#### PROVIDED TEXT
■ ■ ■
The Appeal division finds that in view of all of these factors, it was reasonable for the Board to be satisfied that you have a clear potential for future violent behavior to the extent that a residency condition is considered necessary to facilitate your reintegration.  The Appeal Division finds that it was reasonable for the Board to find that you had demonstrated a propensity for violence, and to be satisfied that you would present an undue risk to society by committing, before the expiration of your sentence according to law an offence set out in Schedule 1 or an offence under 467.11, 467.12 or 467.13 of the Criminal Code. In conclusion, the Appeal Division finds that the Board’s decision to impose a residency condition is reasonable, well supported and consistent with the decision-making criteria set out in subsection 133 (4.1) of the CCRA.

[13]  In closing, the Appeal Division reminded Mr. West that special conditions such as the residency requirement may be removed or modified by the Board as his situation in the community progresses upon a request from his Case Management Team (CMT).

[14]  On this application, Mr. West seeks:

A.  An order directing or recommending to the Parole Board of Canada and/or Appeal Division that the “Residency Condition” imposed on Friday, November 30, 2018 upon Statutory Release be rescinded;

B.  An order directing the Parole Board of Canada and/or Appeal Division that under the “rule of law”, it is well within their jurisdiction to consider, that when an inmate submits continuous documentation, etc. to support the fraudulent, erroneous, misleading and incomplete information that had been recorded in Correctional Service of Canada reports for which the Board considers as “Gospel”, that although not corrected by CSC, the information submitted should be considered;

C.  An order directing the Parole Board of Canada and or Appeal Division that an inmate who has no acts of “physical violence” recorded on his record who has steadfastly maintained his innocence since 1998 and 1990 for two criminal matters, through appeals, etc., directed by the RCMP for me to take up the issues with the Supreme Court of Canada, should not have been continuously denied parole releases, or to have a “Residency Condition” imposed; allegedly possible until warrant expiry.

III.  Issues

[15]  In his application record, Mr. West sets out three questions which he wished the Court to address.  These can be briefly summarized as follows:

(1)  Was it constitutionally valid for the Board to deny his parole applications given the lack of physical violence on his record and given his proclaimed innocence;

(2)  As compared to other inmates who have admitted their criminal activities and been violent, has the parole system treated him fairly; and

(3)  Can the system expect him to have the resources and time to pursue full exoneration, thereby proving his claims of innocence?

[16]  As noted above, the Appeal Division’s decision was not about these questions but rather about the Applicant’s residency condition.  In his “Concise Statement of Submissions”, the Applicant requests that the “unjustified imposed Residency Condition to be set aside and that the Applicant be granted a Full Parole release”.

[17]  It is well-established that a Court should generally avoid making any unnecessary constitutional pronouncement: Tremblay v Daigle, [1989] 2 SCR 530 at p 571. A Court is not bound to answer constitutional questions when it may dispose of the matter without doing so: Skoke-Graham v. The Queen, [1985] 1 SCR 106, at p 121. I see no reason to resile from these principles in Mr. West’s case. He has failed to provide even a bare minimum of evidence or argument in order to support a constitutional analysis. In my view, this matter can be resolved on administrative law principles.
■ ■ ■
#### SUPPLIED RECORDS
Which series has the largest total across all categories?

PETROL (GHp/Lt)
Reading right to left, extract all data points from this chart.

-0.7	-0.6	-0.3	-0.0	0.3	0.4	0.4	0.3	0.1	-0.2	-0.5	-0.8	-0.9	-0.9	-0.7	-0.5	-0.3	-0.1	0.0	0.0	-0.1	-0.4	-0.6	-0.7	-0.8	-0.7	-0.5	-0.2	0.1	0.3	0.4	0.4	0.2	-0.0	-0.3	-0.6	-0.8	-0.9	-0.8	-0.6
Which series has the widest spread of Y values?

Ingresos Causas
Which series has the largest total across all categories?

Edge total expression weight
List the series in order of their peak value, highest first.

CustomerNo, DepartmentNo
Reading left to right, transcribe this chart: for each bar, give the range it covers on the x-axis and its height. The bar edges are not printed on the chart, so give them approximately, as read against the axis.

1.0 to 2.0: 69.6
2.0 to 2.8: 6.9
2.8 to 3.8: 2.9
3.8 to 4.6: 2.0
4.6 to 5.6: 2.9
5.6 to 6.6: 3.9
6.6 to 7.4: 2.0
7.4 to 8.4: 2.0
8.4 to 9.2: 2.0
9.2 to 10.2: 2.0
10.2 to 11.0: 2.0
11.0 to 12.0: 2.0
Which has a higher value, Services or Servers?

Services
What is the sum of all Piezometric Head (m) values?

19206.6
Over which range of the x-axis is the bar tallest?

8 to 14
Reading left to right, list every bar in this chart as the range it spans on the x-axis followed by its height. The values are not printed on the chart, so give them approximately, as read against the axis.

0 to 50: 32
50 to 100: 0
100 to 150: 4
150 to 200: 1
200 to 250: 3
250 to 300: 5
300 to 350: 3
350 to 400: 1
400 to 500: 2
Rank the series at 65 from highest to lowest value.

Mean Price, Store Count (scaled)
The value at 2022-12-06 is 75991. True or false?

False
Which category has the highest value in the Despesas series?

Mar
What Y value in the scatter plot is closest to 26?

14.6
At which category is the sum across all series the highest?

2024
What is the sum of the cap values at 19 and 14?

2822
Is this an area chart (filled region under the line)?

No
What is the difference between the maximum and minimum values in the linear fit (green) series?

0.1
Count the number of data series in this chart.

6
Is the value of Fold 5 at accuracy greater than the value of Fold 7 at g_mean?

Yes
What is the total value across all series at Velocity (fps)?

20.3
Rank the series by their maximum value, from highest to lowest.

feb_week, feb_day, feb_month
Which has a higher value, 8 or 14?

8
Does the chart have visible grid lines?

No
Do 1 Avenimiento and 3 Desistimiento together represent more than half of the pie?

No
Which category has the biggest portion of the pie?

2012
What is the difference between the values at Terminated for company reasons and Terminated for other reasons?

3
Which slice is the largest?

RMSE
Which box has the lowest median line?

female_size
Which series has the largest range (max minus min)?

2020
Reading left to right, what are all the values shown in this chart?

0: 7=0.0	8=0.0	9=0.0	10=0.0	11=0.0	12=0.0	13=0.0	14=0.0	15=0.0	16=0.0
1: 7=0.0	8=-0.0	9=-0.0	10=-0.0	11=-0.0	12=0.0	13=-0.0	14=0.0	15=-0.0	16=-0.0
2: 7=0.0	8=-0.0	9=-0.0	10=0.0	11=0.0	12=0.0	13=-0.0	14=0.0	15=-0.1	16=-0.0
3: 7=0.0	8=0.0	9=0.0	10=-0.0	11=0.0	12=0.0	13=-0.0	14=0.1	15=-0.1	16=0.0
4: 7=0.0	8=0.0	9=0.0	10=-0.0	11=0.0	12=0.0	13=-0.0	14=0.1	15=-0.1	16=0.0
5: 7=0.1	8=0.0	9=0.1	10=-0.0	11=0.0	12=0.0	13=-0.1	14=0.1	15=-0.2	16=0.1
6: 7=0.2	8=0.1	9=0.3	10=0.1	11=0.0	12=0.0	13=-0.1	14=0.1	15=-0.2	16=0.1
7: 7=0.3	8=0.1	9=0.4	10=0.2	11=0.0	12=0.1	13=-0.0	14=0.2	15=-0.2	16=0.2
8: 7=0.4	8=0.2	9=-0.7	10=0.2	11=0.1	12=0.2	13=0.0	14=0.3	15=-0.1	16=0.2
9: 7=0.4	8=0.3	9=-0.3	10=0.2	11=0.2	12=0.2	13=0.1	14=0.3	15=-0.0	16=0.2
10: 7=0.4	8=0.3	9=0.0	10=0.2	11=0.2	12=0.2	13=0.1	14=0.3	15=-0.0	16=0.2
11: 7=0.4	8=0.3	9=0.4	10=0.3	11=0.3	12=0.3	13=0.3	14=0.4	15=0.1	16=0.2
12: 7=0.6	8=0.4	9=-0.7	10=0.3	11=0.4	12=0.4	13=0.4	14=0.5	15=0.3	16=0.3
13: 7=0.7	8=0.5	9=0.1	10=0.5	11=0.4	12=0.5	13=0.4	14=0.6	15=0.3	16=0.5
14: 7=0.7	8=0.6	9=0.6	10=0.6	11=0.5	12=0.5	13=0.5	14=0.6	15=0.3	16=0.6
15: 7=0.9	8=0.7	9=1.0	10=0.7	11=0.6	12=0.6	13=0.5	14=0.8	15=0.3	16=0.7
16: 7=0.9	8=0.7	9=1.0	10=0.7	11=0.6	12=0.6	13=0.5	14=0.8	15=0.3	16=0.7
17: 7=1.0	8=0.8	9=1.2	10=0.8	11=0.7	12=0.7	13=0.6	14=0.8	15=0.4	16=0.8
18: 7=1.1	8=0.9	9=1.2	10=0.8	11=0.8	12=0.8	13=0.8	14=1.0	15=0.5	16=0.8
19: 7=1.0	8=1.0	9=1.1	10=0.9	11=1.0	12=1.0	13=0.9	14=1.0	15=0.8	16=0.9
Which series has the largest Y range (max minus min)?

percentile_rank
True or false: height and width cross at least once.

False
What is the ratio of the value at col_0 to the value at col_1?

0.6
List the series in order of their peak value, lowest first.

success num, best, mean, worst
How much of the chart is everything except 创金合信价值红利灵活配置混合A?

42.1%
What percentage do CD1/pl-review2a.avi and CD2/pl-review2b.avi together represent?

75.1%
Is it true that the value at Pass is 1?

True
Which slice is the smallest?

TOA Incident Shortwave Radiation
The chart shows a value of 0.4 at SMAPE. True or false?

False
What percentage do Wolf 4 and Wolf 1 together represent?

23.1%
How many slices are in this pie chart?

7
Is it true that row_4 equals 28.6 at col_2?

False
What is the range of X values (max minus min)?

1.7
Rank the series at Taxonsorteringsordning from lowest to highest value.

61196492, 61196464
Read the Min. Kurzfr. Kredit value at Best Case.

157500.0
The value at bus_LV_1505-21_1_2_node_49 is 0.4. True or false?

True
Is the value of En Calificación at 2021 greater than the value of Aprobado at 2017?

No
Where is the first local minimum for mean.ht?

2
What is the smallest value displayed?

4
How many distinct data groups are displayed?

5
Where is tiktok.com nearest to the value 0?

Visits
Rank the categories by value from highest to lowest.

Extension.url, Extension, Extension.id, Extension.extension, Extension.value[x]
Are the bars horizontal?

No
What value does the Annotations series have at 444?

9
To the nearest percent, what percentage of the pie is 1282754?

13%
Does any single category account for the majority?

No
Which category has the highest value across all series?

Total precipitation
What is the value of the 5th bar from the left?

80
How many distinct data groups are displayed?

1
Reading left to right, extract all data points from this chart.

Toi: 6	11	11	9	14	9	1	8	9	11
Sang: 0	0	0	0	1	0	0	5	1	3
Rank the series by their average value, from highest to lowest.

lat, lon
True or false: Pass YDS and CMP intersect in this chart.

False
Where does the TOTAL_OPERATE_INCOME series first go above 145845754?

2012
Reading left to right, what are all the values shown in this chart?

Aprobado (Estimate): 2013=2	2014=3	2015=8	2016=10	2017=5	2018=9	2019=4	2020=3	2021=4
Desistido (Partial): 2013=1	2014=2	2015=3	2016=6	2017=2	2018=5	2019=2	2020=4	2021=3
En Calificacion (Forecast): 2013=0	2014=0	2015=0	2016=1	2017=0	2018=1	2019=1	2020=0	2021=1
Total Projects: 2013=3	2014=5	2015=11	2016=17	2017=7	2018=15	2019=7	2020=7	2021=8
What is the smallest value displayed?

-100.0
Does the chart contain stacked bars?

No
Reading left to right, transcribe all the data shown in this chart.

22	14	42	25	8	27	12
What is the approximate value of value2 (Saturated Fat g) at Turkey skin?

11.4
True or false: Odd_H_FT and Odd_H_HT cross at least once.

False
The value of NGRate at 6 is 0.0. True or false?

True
■ ■ ■
#### COMPLETE THE FOLLOWING
a) In the court excerpt about Mr. West's residency condition, on what date was that condition imposed?
b) Carry on the court excerpt about Mr. West's residency condition, starting after its last sentence.

#### ANSWERS TO THE TASKS
a) Friday, November 30, 2018, upon Statutory Release.

b)
[18]  I agree with the Respondent that the issues to be determined are as follows:

  • (1) Did the Appeal Division err in law by declining to resolve issues concerning the correctness of information in the CSC file;

  • (2) Did the Board act unfairly and did the Appeal Division demonstrate a reasonable apprehension of bias by declining to consider the substance of the XPresspost package;

  • (3) Was the decision to impose a residency condition reasonable?

IV.  Relevant Legislation

[19]  A number of sections in the CCRA are relevant to the subject matter of this judicial review:

Accuracy, etc., of information

Exactitude des renseignements

24 (1) The Service shall take all reasonable steps to ensure that any information about an offender that it uses is as accurate, up to date and complete as possible.

24 (1) Le Service est tenu de veiller, dans la mesure du possible, à ce que les renseignements qu’il utilise concernant les délinquants soient à jour, exacts et complets.

Correction of information

Correction des renseignements

(2) Where an offender who has been given access to information by the Service pursuant to subsection 23(2) believes that there is an error or omission therein,

(2) Le délinquant qui croit que les renseignements auxquels il a eu accès en vertu du paragraphe 23(2) sont erronés ou incomplets peut demander que le Service en effectue la correction; lorsque la demande est refusée, le Service doit faire mention des corrections qui ont été demandées mais non effectuées.

(a) the offender may request the Service to correct that information; and

[EN BLANC]

(b) where the request is refused, the Service shall attach to the information a notation indicating that the offender has requested a correction and setting out the correction requested.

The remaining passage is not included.